# Homemade Table Saw Extensions..



## NorPlan (Nov 24, 2014)

:yes: Picked Up a Table Saw still in "A" One Condition.. Due to our location and space..( No Room for a Workshop / Table Saw is stored in a Backyard Shed). The idea is to build portable add on extenders to the Craftsmen Table Saw.. Also the original Guide or Rip Fence grew legs on the original owner.. According to Sears a replacement fence can nolonger be had.. Hence I'm looking for a good set of building plans for the Table Extenders & Rip Fence..:thumbsup: Cheers Thanks


----------



## ryan50hrl (Jun 30, 2012)

Tables are easy to build....the fence is a bigger issue. A photo of the saw itself would help to determine your best route for a new fence.


----------



## Pirate (Jul 23, 2009)

If you weld or know a welder, here are plans for a Bies, style fence. Not my plans. Just found online somewhere.


----------



## juice3250 (Mar 27, 2014)

You can always make a fence out of wood if you're looking to save some money. I recently built one for my craftsman 70's table saw from wood and it works great. I can send you some more detailed pictures if you like. Here is the thread that I just started with a short video overview of it. 
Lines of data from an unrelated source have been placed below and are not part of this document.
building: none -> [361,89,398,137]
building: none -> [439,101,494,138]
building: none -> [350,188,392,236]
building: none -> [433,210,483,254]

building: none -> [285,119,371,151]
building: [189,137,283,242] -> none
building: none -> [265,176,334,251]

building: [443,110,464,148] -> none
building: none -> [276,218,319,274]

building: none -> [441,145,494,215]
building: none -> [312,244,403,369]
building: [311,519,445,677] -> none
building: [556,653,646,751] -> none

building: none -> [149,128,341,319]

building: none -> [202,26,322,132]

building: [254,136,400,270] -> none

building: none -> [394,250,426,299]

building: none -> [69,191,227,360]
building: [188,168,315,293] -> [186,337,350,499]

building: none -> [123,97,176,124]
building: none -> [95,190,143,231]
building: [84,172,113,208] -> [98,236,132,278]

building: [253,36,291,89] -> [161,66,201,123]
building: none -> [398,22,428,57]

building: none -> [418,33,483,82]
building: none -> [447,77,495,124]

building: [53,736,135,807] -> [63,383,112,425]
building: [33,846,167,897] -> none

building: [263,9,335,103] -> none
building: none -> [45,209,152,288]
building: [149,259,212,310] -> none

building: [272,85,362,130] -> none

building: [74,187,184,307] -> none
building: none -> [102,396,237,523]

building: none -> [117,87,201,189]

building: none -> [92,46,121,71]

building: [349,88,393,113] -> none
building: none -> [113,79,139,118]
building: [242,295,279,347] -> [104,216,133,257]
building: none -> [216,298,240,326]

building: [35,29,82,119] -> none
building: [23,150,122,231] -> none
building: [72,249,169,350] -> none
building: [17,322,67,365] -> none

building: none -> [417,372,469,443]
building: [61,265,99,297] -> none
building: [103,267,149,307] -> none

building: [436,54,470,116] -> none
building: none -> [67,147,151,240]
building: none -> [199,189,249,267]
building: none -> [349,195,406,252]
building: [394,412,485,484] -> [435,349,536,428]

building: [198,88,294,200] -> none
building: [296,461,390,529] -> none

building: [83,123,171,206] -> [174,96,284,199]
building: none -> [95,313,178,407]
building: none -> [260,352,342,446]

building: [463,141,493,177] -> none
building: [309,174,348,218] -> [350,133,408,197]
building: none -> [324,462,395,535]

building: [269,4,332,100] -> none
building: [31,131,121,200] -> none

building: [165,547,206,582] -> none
http://www.woodworkingtalk.com/showthread.php?t=69818


----------



## difalkner (Nov 27, 2011)

Make sure you take precautions against rust while it's stored in the shed. Congrats on the score and enjoy your new saw!


----------



## Steve Neul (Sep 2, 2011)

You might keep an eye on ebay for the parts you need. There is always someone selling saw parts. The tables on most brands of saws are 27" long so it is possible you might get some extensions from a different brand saw and mount it on your saw. It would just be a matter of drilling a few holes to bolt it on. I have a couple craftsman table saw extensions mounted on my delta unisaw. Then as far as the fence since most fences are made to clamp to the 27" table it is possible you could fit a different brand fence to your saw as well.


----------